Denildi, oturuldu, çalışıldı
Şimşek, Türkiye’nin caydırıcılık gücünün arttırılması gerektiğini bunun da kaynak gerektirdiğini söylemiş ama kullandığı dilde kendisi yok.
Birileri “söylemiş, denilmiş, oturulmuş ve çalışılmış.” Belli ki bu kendisinin istediği bir durum değil. Dahası, bu kaynak kendisinden istendiğinde, vergi şeklinde çıkarılmasının yanlış olduğunu söylediği anlaşılıyor:
“Biz dedik ki enflasyonla mücadele ederken enflasyonu artıracak vergi artışlarından uzak duralım. İşlem bazlı ücretlere yönelindi.”
Anlaşıldığı kadarıyla “tüm ülkeyi koruyacak savunma sisteminin üretilmesi için” kaynak gerektiğini söyleyenler, Şimşek’ten önce vergi talep etmiş. Ancak Şimşek, yeni verginin enflasyonist etki yaratacağını söyleyince, bu akıldışı “işlem bazlı ücret”e karar verilmiş.
* * *
Gelinen noktada, harcanmayan bir paranın, gelecekteki bir borcun ihtimali için vatandaştan alınacak paralar, Türkiye’nin bölgedeki caydırıcılığıyla özdeşleştiriliyor.

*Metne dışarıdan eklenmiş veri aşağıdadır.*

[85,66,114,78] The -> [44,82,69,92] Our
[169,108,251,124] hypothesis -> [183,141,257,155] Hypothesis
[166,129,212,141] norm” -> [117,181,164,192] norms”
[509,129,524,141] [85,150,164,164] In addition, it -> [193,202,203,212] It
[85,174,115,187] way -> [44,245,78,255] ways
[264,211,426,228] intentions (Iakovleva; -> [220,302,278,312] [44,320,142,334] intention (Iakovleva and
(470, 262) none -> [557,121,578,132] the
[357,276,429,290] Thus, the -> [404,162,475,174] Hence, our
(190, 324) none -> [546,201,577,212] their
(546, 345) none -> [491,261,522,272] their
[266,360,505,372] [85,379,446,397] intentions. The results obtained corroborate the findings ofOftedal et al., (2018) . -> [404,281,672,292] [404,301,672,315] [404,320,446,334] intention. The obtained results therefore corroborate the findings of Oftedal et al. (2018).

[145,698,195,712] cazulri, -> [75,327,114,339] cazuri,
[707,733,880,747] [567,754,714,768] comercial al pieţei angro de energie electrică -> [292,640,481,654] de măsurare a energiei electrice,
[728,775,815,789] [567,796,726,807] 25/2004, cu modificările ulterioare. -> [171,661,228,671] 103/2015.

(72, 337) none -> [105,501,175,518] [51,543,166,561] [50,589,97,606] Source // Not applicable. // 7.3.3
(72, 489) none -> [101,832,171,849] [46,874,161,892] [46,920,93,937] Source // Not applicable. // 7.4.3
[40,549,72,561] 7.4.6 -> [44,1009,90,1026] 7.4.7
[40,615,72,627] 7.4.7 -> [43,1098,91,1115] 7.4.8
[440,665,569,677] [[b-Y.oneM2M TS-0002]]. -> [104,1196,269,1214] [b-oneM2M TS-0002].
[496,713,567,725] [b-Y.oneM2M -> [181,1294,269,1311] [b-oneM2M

Bu “haraç”ı akıl edip yasa maddesi haline getirilmesini isteyenler ve destek olanlar, gelecek itirazlara, “Yoksa sen Türkiye’nin savunma sanayiinin gelişmesini istemiyor musun?” sorusunu da hazır bekletiyordu muhtemelen.
* * *
Şimşek’in açıkladığı “paketin bir kuruşunun bile bütçeye gitmeyecek oluşu”, yükselen tepkilere yönelik bir çeşit savunma niteliğindeydi. Ancak bu gerekçenin, burnundan soluyan vatandaşlar nezdinde bir gönüllülük yaratmayacağı çok kısa sürede anlaşıldı. Bunda tepkilerin çok hızlı ve yaygın yükselişi etkili oldu.
Dün akşam saatlerinde, bu maddenin yer aldığı savunma sanayi destekleme fonu paketinin bütçe sonrasına ertelenmek üzere geri çekildiği, görüşmelerin 2025 yılına kaldığı açıklandı. Kümesteki kazlara her fırsatta elini uzatanların o kazların üzerinde yolacak tüy kalmadığını gördüğü anlaşılıyor.

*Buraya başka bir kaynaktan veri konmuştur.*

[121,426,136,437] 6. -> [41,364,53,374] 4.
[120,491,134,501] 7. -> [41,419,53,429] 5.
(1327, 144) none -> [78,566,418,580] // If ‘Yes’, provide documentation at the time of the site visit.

Bu durumda cevap bekleyen soru şu olacak: Bu düzenleme, madem bir çırpıda ertesi yıla ertelenebilecekti, o vakit gerekçe olarak sunulan Türkiye’nin caydırıcılığının artması için ihtiyaç duyulan kaynak ne olacak?
O kaynak şimdi alınmayacaksa, caydırıcılık da mı erteleniyor?